■ TASK GOAL
In the items, start at the line containing "ichert ein Einkommen." and go through the line containing "ungsservices, damit er langfristig sich und". Write those lines out again with "Spende" replaced by "Zuwendung" and everything else left unchanged.

Text data extracted from pages
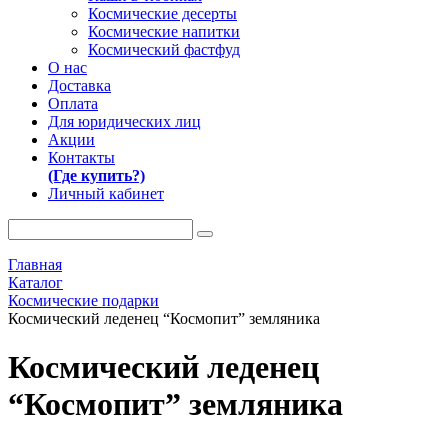
Космические десерты
Космические напитки
Космический фастфуд
О нас
Доставка
Оплата
Для юридических лиц
Акции
Контакты
(Где купить?)
Личный кабинет
Главная
Каталог
Космические подарки
Космический леденец “Космопит” земляника
Космический леденец
“Космопит” земляника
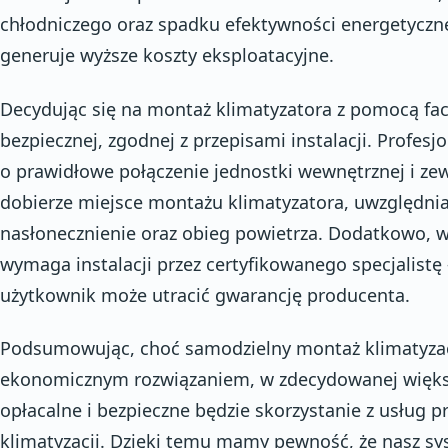
chłodniczego oraz spadku efektywności energetyczne
generuje wyższe koszty eksploatacyjne.
Decydując się na montaż klimatyzatora z pomocą fa
bezpiecznej, zgodnej z przepisami instalacji. Profesjo
o prawidłowe połączenie jednostki wewnętrznej i zew
dobierze miejsce montażu klimatyzatora, uwzględnia
nasłonecznienie oraz obieg powietrza. Dodatkowo, 
wymaga instalacji przez certyfikowanego specjalistę
użytkownik może utracić gwarancję producenta.
Podsumowując, choć samodzielny montaż klimatyza
ekonomicznym rozwiązaniem, w zdecydowanej większ
opłacalne i bezpieczne będzie skorzystanie z usług p
klimatyzacji. Dzięki temu mamy pewność, że nasz sys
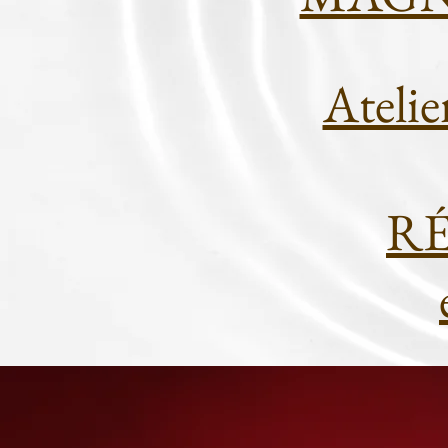
Atelie
RÉ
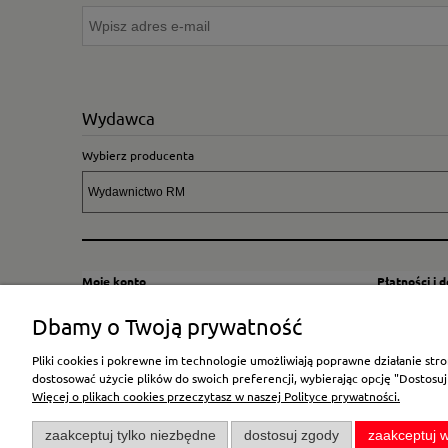
Wydawca
Wybierz producenta
Moje konto
Płatności i 
Twoje zamówienia
Sposoby i kos
Dbamy o Twoją prywatność
Ustawienia konta
Wysyłka za G
Pliki cookies i pokrewne im technologie umożliwiają poprawne działanie st
Przechowalnia
Płatność
dostosować użycie plików do swoich preferencji, wybierając opcję "Dostosuj
Więcej o plikach cookies przeczytasz w naszej Polityce prywatności.
zaakceptuj tylko niezbędne
dostosuj zgody
zaakceptuj w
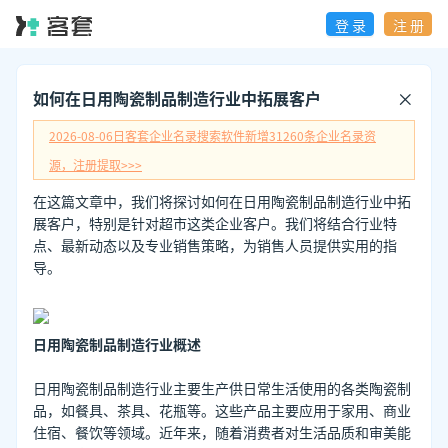
登 录
注 册
如何在日用陶瓷制品制造行业中拓展客户
2026-08-06日
客套企业名录搜索软件新增
31260
条企业名录资
源，注册提取>>>
在这篇文章中，我们将探讨如何在日用陶瓷制品制造行业中拓
展客户，特别是针对超市这类企业客户。我们将结合行业特
点、最新动态以及专业销售策略，为销售人员提供实用的指
导。
日用陶瓷制品制造行业概述
日用陶瓷制品制造行业主要生产供日常生活使用的各类陶瓷制
品，如餐具、茶具、花瓶等。这些产品主要应用于家用、商业
住宿、餐饮等领域。近年来，随着消费者对生活品质和审美能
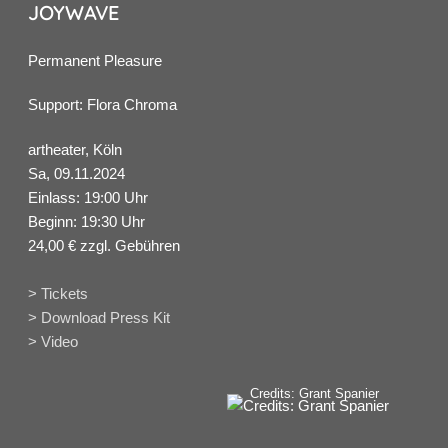
JOYWAVE
Permanent Pleasure
Support: Flora Chroma
artheater, Köln
Sa, 09.11.2024
Einlass: 19:00 Uhr
Beginn: 19:30 Uhr
24,00 € zzgl. Gebühren
> Tickets
> Download Press Kit
> Video
Credits: Grant Spanier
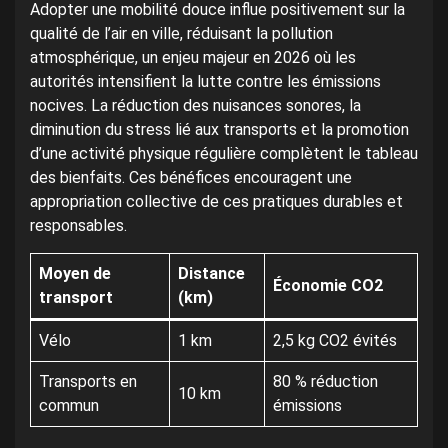
Adopter une mobilité douce influe positivement sur la
qualité de l’air en ville, réduisant la pollution
atmosphérique, un enjeu majeur en 2026 où les
autorités intensifient la lutte contre les émissions
nocives. La réduction des nuisances sonores, la
diminution du stress lié aux transports et la promotion
d’une activité physique régulière complètent le tableau
des bienfaits. Ces bénéfices encouragent une
appropriation collective de ces pratiques durables et
responsables.
Moyen de
Distance
Économie CO2
transport
(km)
Vélo
1 km
2,5 kg CO2 évités
Transports en
80 % réduction
10 km
commun
émissions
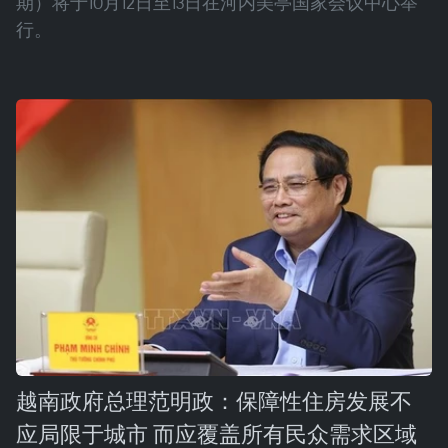
期）将于10月12日至13日在河内美亭国家会议中心举
行。
越南政府总理范明政：保障性住房发展不
应局限于城市 而应覆盖所有民众需求区域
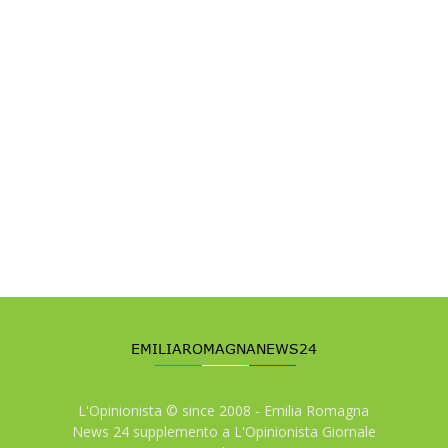
L'Opinionista © since 2008 - Emilia Romagna
News 24 supplemento a L'Opinionista Giornale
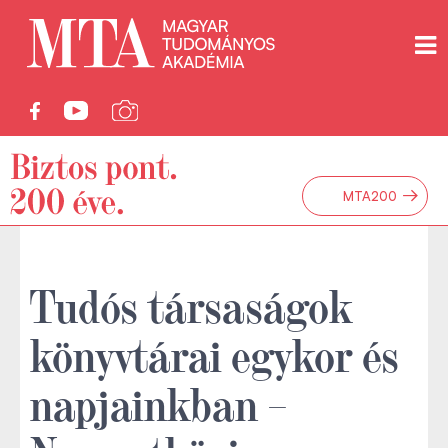
→
MTA200
Tudós társaságok
könyvtárai egykor és
napjainkban –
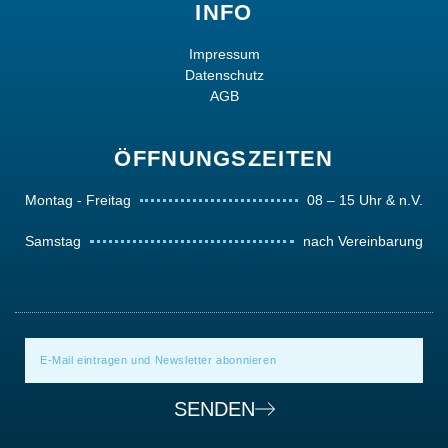
INFO
Impressum
Datenschutz
AGB
ÖFFNUNGSZEITEN
Montag - Freitag
08 – 15 Uhr & n.V.
Samstag
nach Vereinbarung
SENDEN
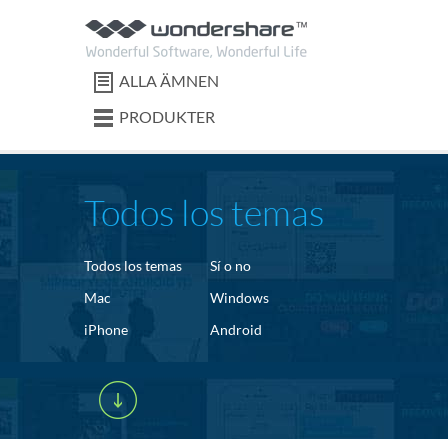
ALLA ÄMNEN
PRODUKTER
Todos los temas
Todos los temas
Sí o no
Mac
Windows
iPhone
Android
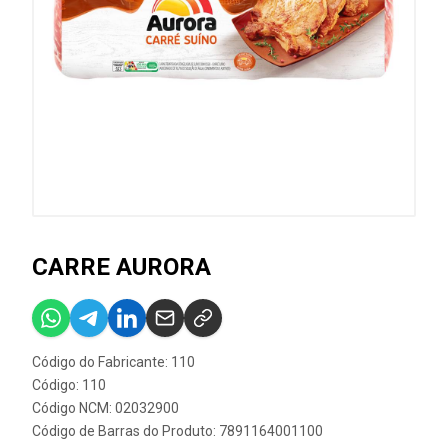
CARRE AURORA
Código do Fabricante: 110
Código: 110
Código NCM: 02032900
Código de Barras do Produto: 7891164001100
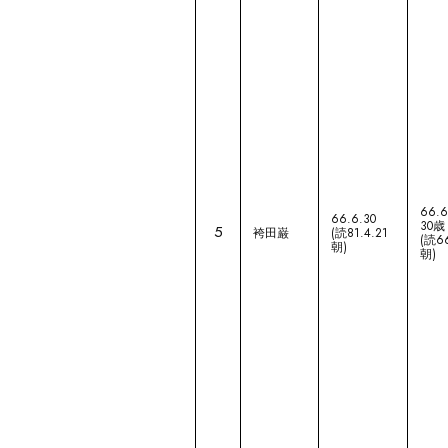
66.6
66.6.30
30歳
5
袴田巌
(読81.4.21
(読66
朝)
朝)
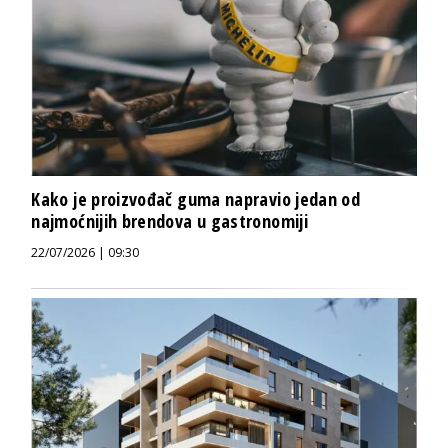
Kako je proizvođač guma napravio jedan od
najmoćnijih brendova u gastronomiji
22/07/2026 | 09:30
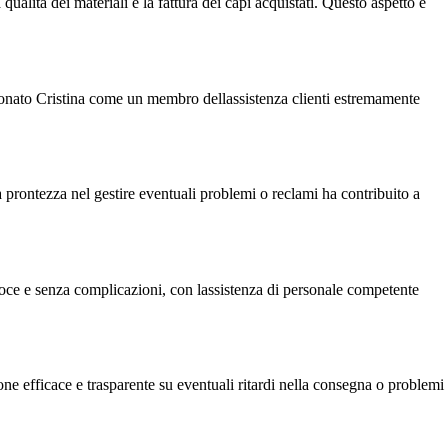
lità dei materiali e la fattura dei capi acquistati. Questo aspetto è
zionato Cristina come un membro dellassistenza clienti estremamente
a prontezza nel gestire eventuali problemi o reclami ha contribuito a
e veloce e senza complicazioni, con lassistenza di personale competente
e efficace e trasparente su eventuali ritardi nella consegna o problemi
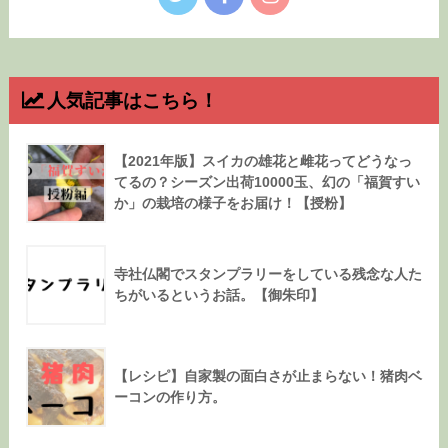
人気記事はこちら！
【2021年版】スイカの雄花と雌花ってどうなっ
てるの？シーズン出荷10000玉、幻の「福賀すい
か」の栽培の様子をお届け！【授粉】
寺社仏閣でスタンプラリーをしている残念な人た
ちがいるというお話。【御朱印】
【レシピ】自家製の面白さが止まらない！猪肉ベ
ーコンの作り方。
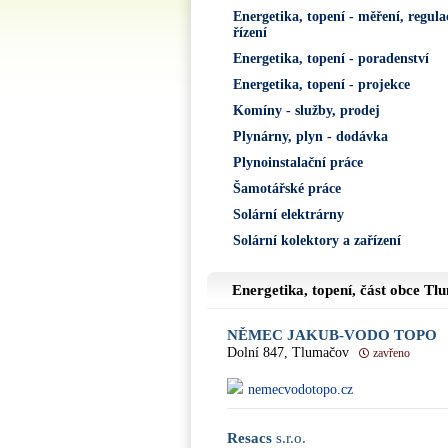
Energetika, topení - měření, regula
řízení
Energetika, topení - poradenství
Energetika, topení - projekce
Komíny - služby, prodej
Plynárny, plyn - dodávka
Plynoinstalační práce
Šamotářské práce
Solární elektrárny
Solární kolektory a zařízení
Energetika, topení, část obce
Tl
NĚMEC JAKUB-VODO TOPO
Dolní 847, Tlumačov
zavřeno
nemecvodotopo.cz
Resacs
s.r.o.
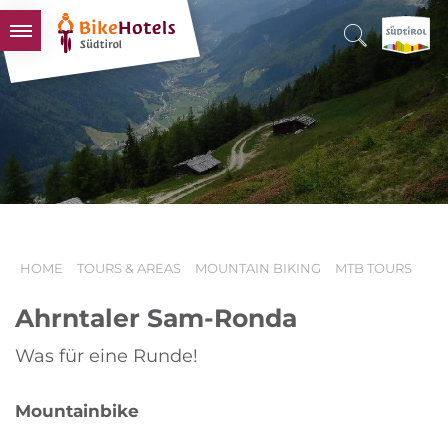
BIKEHOTELS
HOTELS & PACKAGES
TOURS & AREAS
SOUTH TYROL & US
USEFUL INFORMATION
HOME
TOURS & AREAS
MOUNTAIN BIKING
MTB TOURS
Ahrntaler Sam-Ronda
Was für eine Runde!
Mountainbike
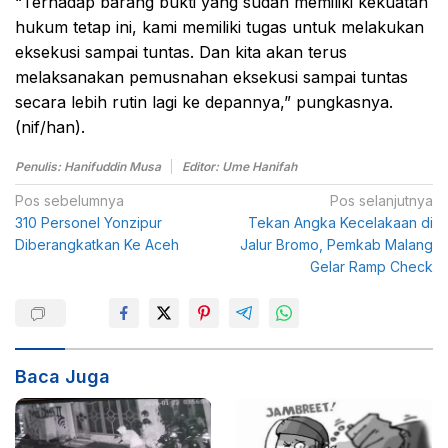
“Terhadap barang bukti yang sudah memiliki kekuatan
hukum tetap ini, kami memiliki tugas untuk melakukan
eksekusi sampai tuntas. Dan kita akan terus
melaksanakan pemusnahan eksekusi sampai tuntas
secara lebih rutin lagi ke depannya,” pungkasnya.
(nif/han).
Penulis: Hanifuddin Musa
Editor: Ume Hanifah
N
Pos sebelumnya
Pos selanjutnya
310 Personel Yonzipur
Tekan Angka Kecelakaan di
a
Diberangkatkan Ke Aceh
Jalur Bromo, Pemkab Malang
v
Gelar Ramp Check
i
g
a
s
Baca Juga
i
p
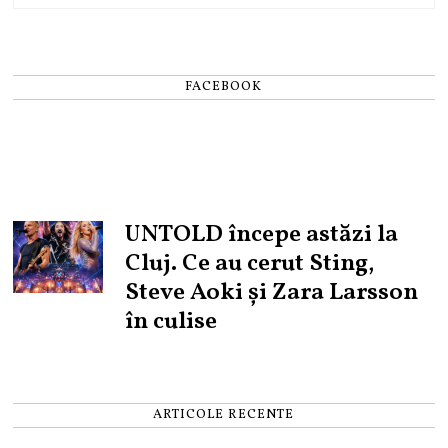
FACEBOOK
UNTOLD începe astăzi la
Cluj. Ce au cerut Sting,
Steve Aoki și Zara Larsson
în culise
ARTICOLE RECENTE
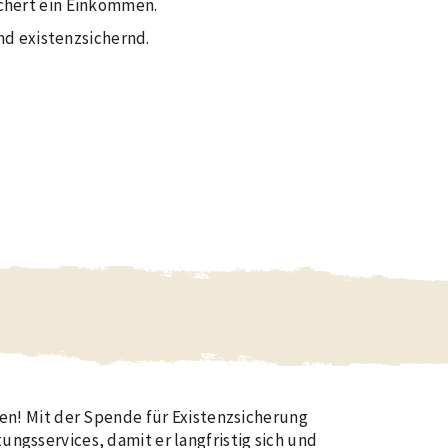
ichert ein Einkommen.
nd existenzsichernd.
n! Mit der Spende für Existenzsicherung
ungsservices, damit er langfristig sich und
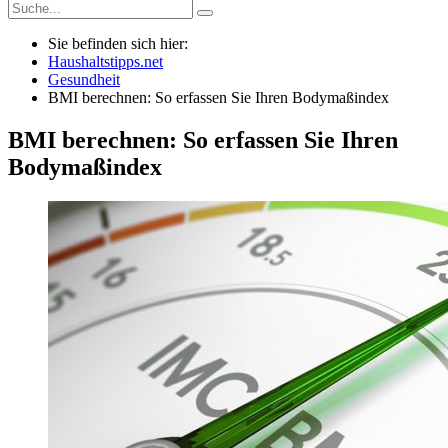
Sie befinden sich hier:
Haushaltstipps.net
Gesundheit
BMI berechnen: So erfassen Sie Ihren Bodymaßindex
BMI berechnen: So erfassen Sie Ihren
Bodymaßindex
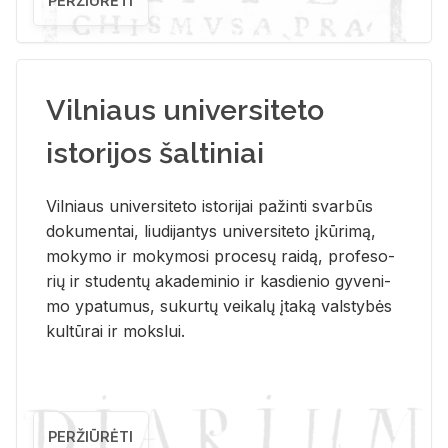
PERŽIŪRĖTI
Vilniaus universiteto
istorijos šaltiniai
Vil­niaus uni­ver­si­te­to is­to­ri­jai pa­žin­ti svar­būs
do­ku­men­tai, liu­di­jan­tys uni­ver­si­te­to įkū­ri­mą,
mo­ky­mo ir mo­ky­mo­si pro­ce­sų rai­dą, pro­fe­so­
rių ir stu­den­tų aka­de­mi­nio ir kas­die­nio gy­ve­ni­
mo ypa­tu­mus, su­kur­tų vei­ka­lų įta­ką vals­ty­bės
kul­tū­rai ir moks­lui.
PERŽIŪRĖTI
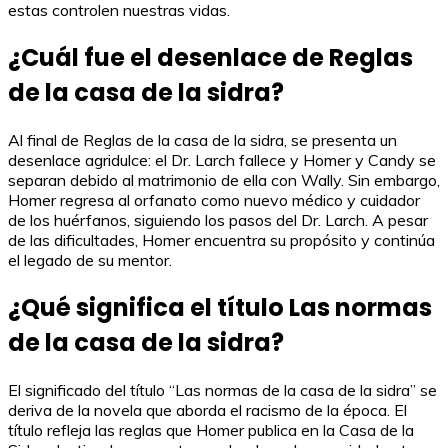
estas controlen nuestras vidas.
¿Cuál fue el desenlace de Reglas
de la casa de la sidra?
Al final de Reglas de la casa de la sidra, se presenta un
desenlace agridulce: el Dr. Larch fallece y Homer y Candy se
separan debido al matrimonio de ella con Wally. Sin embargo,
Homer regresa al orfanato como nuevo médico y cuidador
de los huérfanos, siguiendo los pasos del Dr. Larch. A pesar
de las dificultades, Homer encuentra su propósito y continúa
el legado de su mentor.
¿Qué significa el título Las normas
de la casa de la sidra?
El significado del título “Las normas de la casa de la sidra” se
deriva de la novela que aborda el racismo de la época. El
título refleja las reglas que Homer publica en la Casa de la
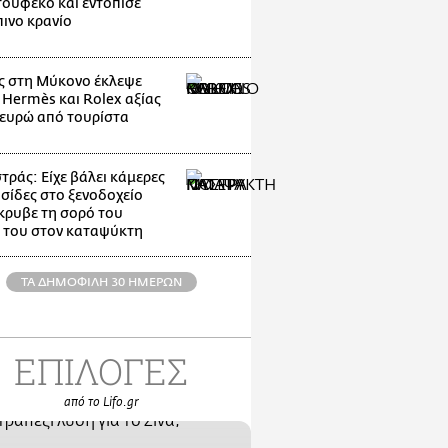
ούφεκο και εντόπισε
ινο κρανίο
 στη Μύκονο έκλεψε
 Hermès και Rolex αξίας
 ευρώ από τουρίστα
ράς: Είχε βάλει κάμερες
υσίδες στο ξενοδοχείο
κρυβε τη σορό του
 του στον καταψύκτη
ΤΑ ΔΗΜΟΦΙΛΗ 30 ΗΜΕΡΩΝ
ΕΠΙΛΟΓΕΣ
από το Lifo.gr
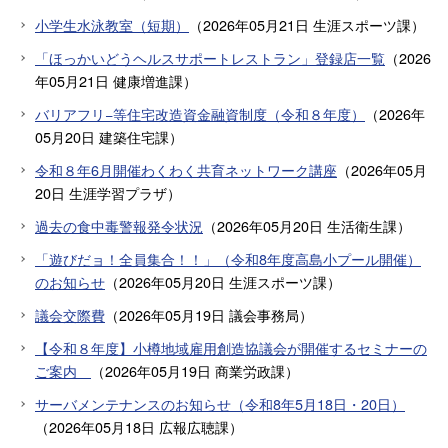
小学生水泳教室（短期）
（
2026年05月21日
生涯スポーツ課
）
「ほっかいどうヘルスサポートレストラン」登録店一覧
（
2026
年05月21日
健康増進課
）
バリアフリ−等住宅改造資金融資制度（令和８年度）
（
2026年
05月20日
建築住宅課
）
令和８年6月開催わくわく共育ネットワーク講座
（
2026年05月
20日
生涯学習プラザ
）
過去の食中毒警報発令状況
（
2026年05月20日
生活衛生課
）
「遊びだョ！全員集合！！」（令和8年度高島小プール開催）
のお知らせ
（
2026年05月20日
生涯スポーツ課
）
議会交際費
（
2026年05月19日
議会事務局
）
【令和８年度】小樽地域雇用創造協議会が開催するセミナーの
ご案内
（
2026年05月19日
商業労政課
）
サーバメンテナンスのお知らせ（令和8年5月18日・20日）
（
2026年05月18日
広報広聴課
）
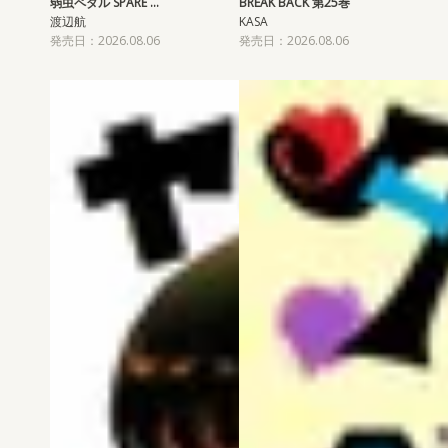
弱虫ペダル SPARE …
BREAK BACK 第25巻
渡辺航
KASA
発売日：2026.08.06
発売日：2026.08.06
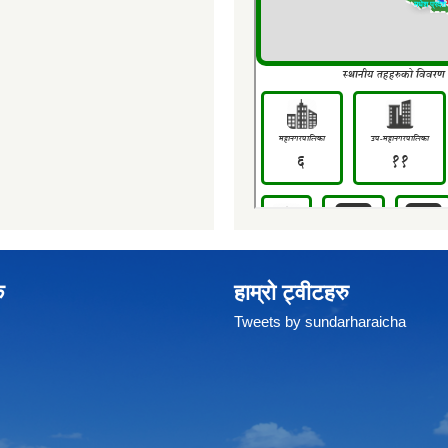
क
हाम्रो ट्वीटहरु
Tweets by sundarharaicha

■ SOLUTION FOR THIS TASK
ichert ein Einkommen.
nd existenzsichernd.
n! Mit der Zuwendung für Existenzsicherung
ungsservices, damit er langfristig sich und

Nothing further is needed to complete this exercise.